An important part of my final project is the inflatable part, which will help us understand the electrical activity of plants. This part should produce organic movements that react to a flow of air.
So I have to produce a silicone part that has an air pocket inside that could be inflated and deflated by pushing and pulling a flow of air inside through two pipes (in and out).
The strategy that Eduardo Chamorro (one of my instructors) and I came up with is to build a mold using a piece of laser-cut acrylic to cast a first layer of silicon and then redo another layer while inserting another piece of acrylic that will allow us to preserve an air pocket inside the cast silicon piece.

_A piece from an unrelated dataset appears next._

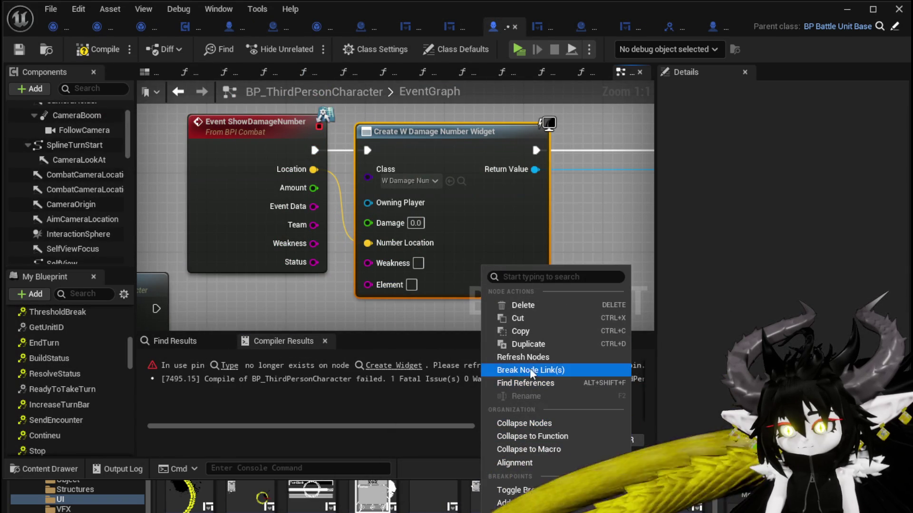
{"action": "left_click", "coordinate": [527, 360]}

- Design a structure that can be lasercutted
- Plan which parts will be added and/or removed during the casting process
- Keep in mind how the air will circulate
I designed the mold using Freecad and parametric values. The shape of this inflatable part is given by the overall structure.
The cutting of the
5 mm thick acrylic sheet was very fast. Indeed, nothing fancy here, only cuts.
I used the exact diameter of the pipes (the two holes in the middle disk) in my design and, of course, the pipes did not fit into the laser-cut holes. I had to redo them using the hand drill. This step was actually quite fast and accurate, but it could have been avoided in the design. Practice makes experience, experience makes practice.
Now that my mold is ready, let's go to the next step and play with silicon.
The idea here is to cast two times, by flipping the part over and changing the position of the central disk between the two steps.
I will use the same silicon, Easyplat 00-40, that I used to make the mold of my oloids during the week of molding and casting. Much of the following process has already been explored during the that week, I invite you to read it for more information.
molding and casting
The first step consists of using the mold with the disc fixed in the center and filling it with a layer of silicone.
As you can see, I used two acrylic sticks pushed into the holes of the disc to make sure that the silicon cannot block future air passages.
Then for the second step, I removed the disk in the middle, fliped the silicon piece and put the disk in the center again. I then poured a thin layer of silicon on top of it. Remember that the idea is to capture the acrylic disc in the middle of the silicone while keeping empty spaces for air circulation.
- Unscrew the structure and flip the mold
- Clean everything
- Place the disc in the center, on the first silicon layer.
- glue the holes (with transparent adhesive tape)
- Calculate the new volume to be cast, and prepare the silicon mixture
- Pour and try to reach a thickness of about 1.5 mm.
The ideal thickness is between
1 mm to
2.5 mm. The thinner it is, the flexer but also more fragile it will be. This step may require several tests.
Silicon is a very tolerant material. Errors can (almost) always be corrected.
- If the mixing has not been done correctly, the silicon will not stick. It is then easy to peel it off and redo the step that went wrong.
- If the top layer is too thin and therefore fragile, simply cover it with another thin layer to complete it. The two layers of silicon will merge and leave no trace.
- If the top layer is too thick and you see it before it is completely dry, peel it off, clean it and start again.
- When mixing the silicon, I calculated the volume needed to fill the mold without subtracting the internal parts, I ended up with a waste of silicon (which is expensive)
- I used white masking tape in the first version I did, which was much too visible and therefore un-aesthetic
- During my first attempt, the second layer of silicone was too thin, the inflation worked but I tore the membrane
I'm super happy with the result. The silicon piece I produced got the texture I imagined and can easily be inflated/deflated. Here I'm blowing to activate the movement but the idea is to then automate this movement with an air pump.
The fabrication of inflatables using laser-cut parts and silicone makes it possible to think differently about what is feasible in a Fab Lab. Playing with air and silicon almost directly gives an organic movement that can then bring any type of project to life.
I think this kind of technique, and the whole field of soft robotics, needs to be explored further. It can bridge the gap that separates us humans from the messages conveyed by technology.